Discussion:
proposal: extend table constructors
Philippe Verdy
2018-11-04 15:44:52 UTC
Permalink
I propose to extend te syntax of table constructors like this:

{ -- starts a new local context
(closure)
[: ref0 = 'k1'] = : ref1 = v1, -- ['k1'] = v1 and set
external ref0 = 'k1'
[: ref2] = v2, -- [1] = v2 and set local
ref2 = 1
[:local ref3] = v3, -- [2] = v3 and set local
ref3 = 2
[:local ref4 = 'k2'] = :local ref5 = v4, -- ['k2'] = v4 and set local
ref4 = 'k2', local ref5 = v4
[:local ref6 = 'k3'] = : ref7 = v5, -- ['k3'] = v5 and set local
ref6 = 'k2', external ref7 = v5
k4 = ref0, -- ['k4'] = 'k1'
[ 'k5'] = ref2, -- ['k5'] = v2
ref1, -- [3] = v1
} -- close the local context

The idea is to allow constructors to use cyclic references by allowing to
define "tracking" variables keeping the key (eventually the implicit
numeric key) and the value assigned to a key; these variables can be
defined in local scope (the scope is a closure, the local context of the
table constructor itself) or in external scope (any enclosing scope,
eventually outside any table constructor, or in another enclosing table
constructor).

The syntax for keys is not changed, it still uses the [] to enclose an
expression.

However the expression allowed in a key (between []) or in a value (after
the = if there's a key specified before) is extented by allowing one of
these form to set variables:
:local variable, (only for key expressions), or
:local variable = expression, or
:variable, (only for key expressions), or
:variable = expression, or
expression, or

* The first two forms define the variable in the current local scope (it
creates a new variable in the local context, like with function closures,
or local contexts of enuneration variables in "for", hiding any external
variable defined with the same name).
* The last two forms can use any lvalue expression: if the external context
does not have this variable defined, it will create the variable in the
external context, otherwise it will replace its current value.

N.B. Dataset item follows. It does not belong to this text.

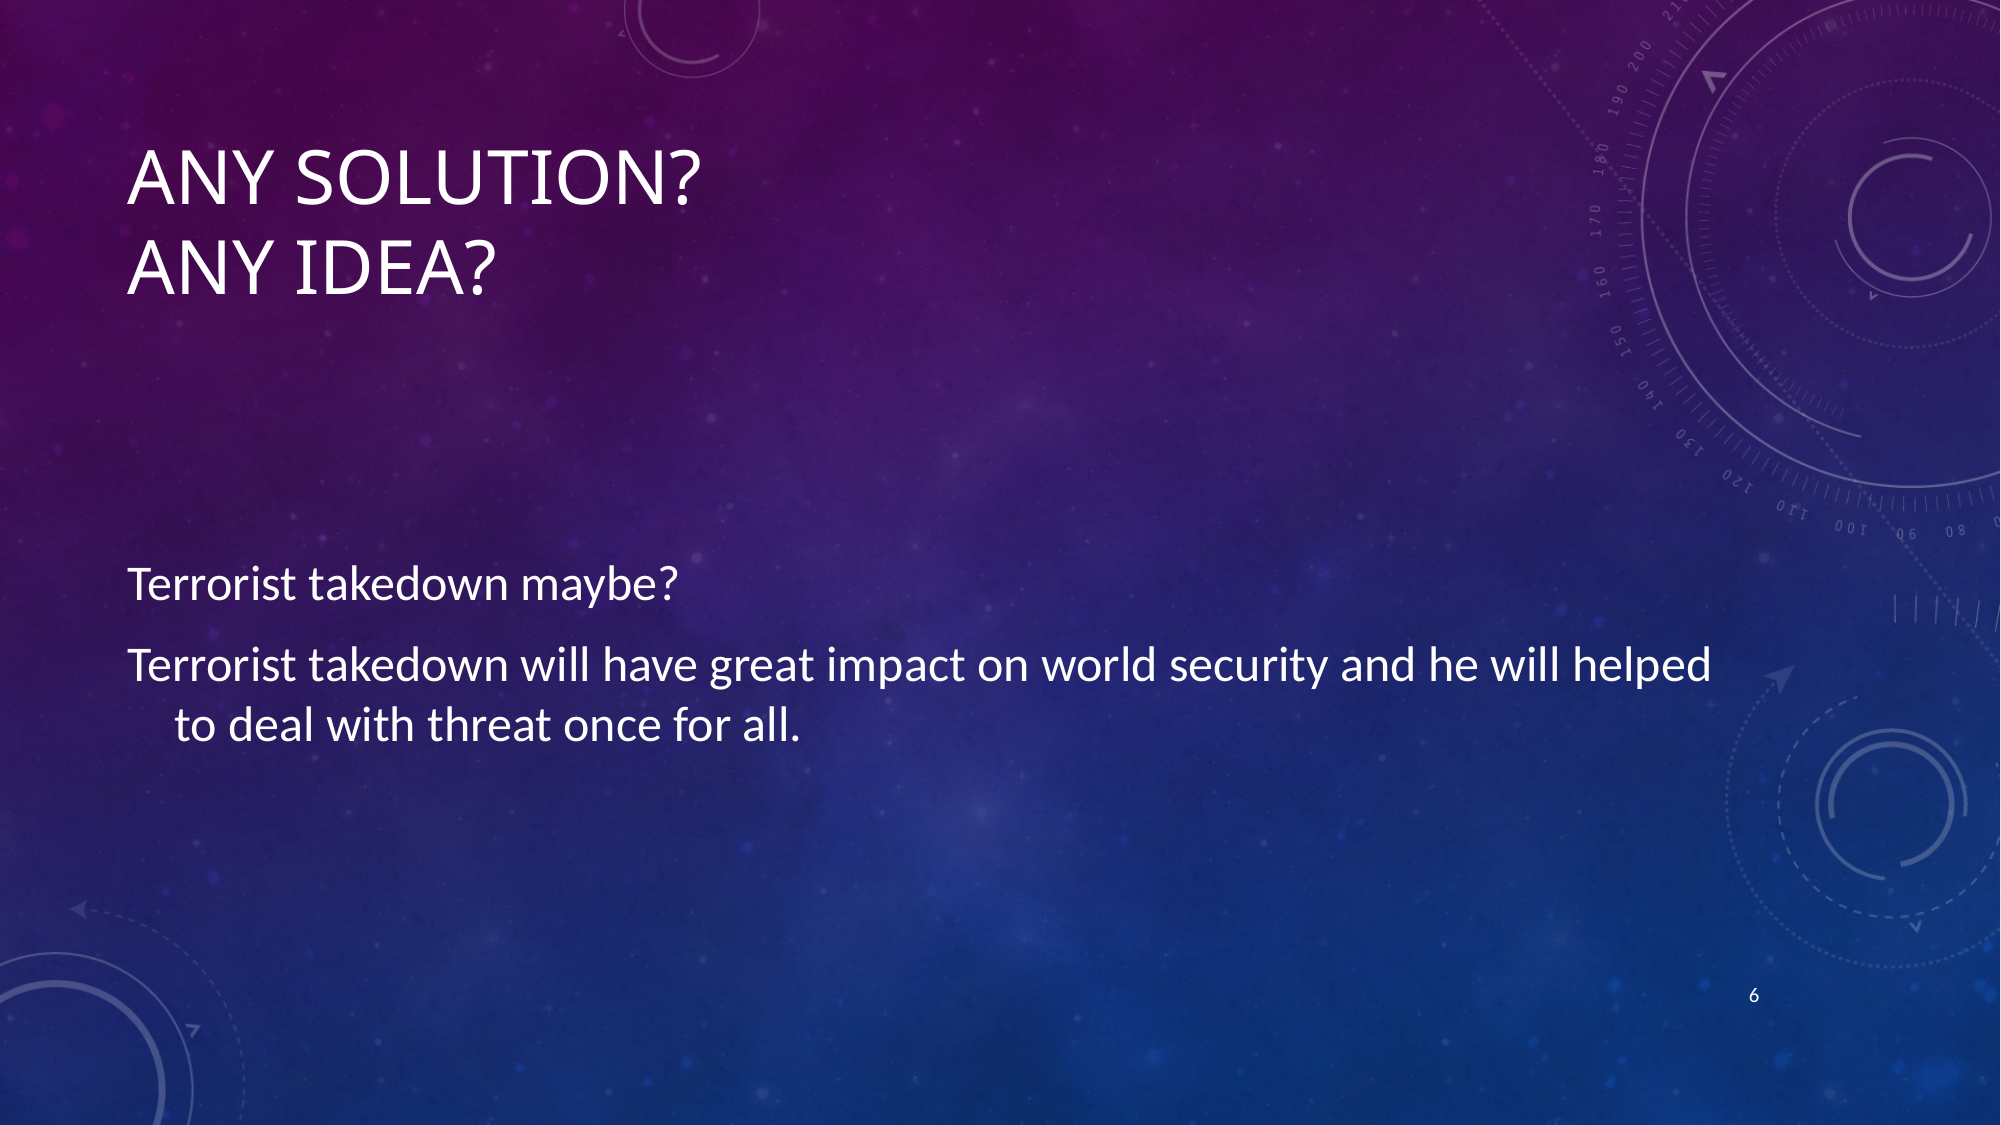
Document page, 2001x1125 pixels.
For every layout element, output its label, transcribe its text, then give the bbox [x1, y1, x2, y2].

This syntax extension is simple to parse (no complex look-ahead or
backtracking), it just starts with a leading ":" before the local or
external variable, the '=' sign (optional if there's no expression and
permitted only in the key part, required in the value part) and the
expression (optional only in the key part because it implies an implicit
numeric key)

You may prefer to change the syntax distinguishing the assignment of local
and external variables (":local variable" versus ":variable"). For example:
- ":variable" for the a local variable (must be a "name" or
"[expression]"), or
- "?variable" for setting an external variable (which can be any lvalue
expression)

In all cases, the locality is limited to the scope of the table
constructor, it is permitted to reassign the same variable in the same
local or external scope, like in standard Lua assignment instructions, or
in standard declarations of local variables in functional blocks.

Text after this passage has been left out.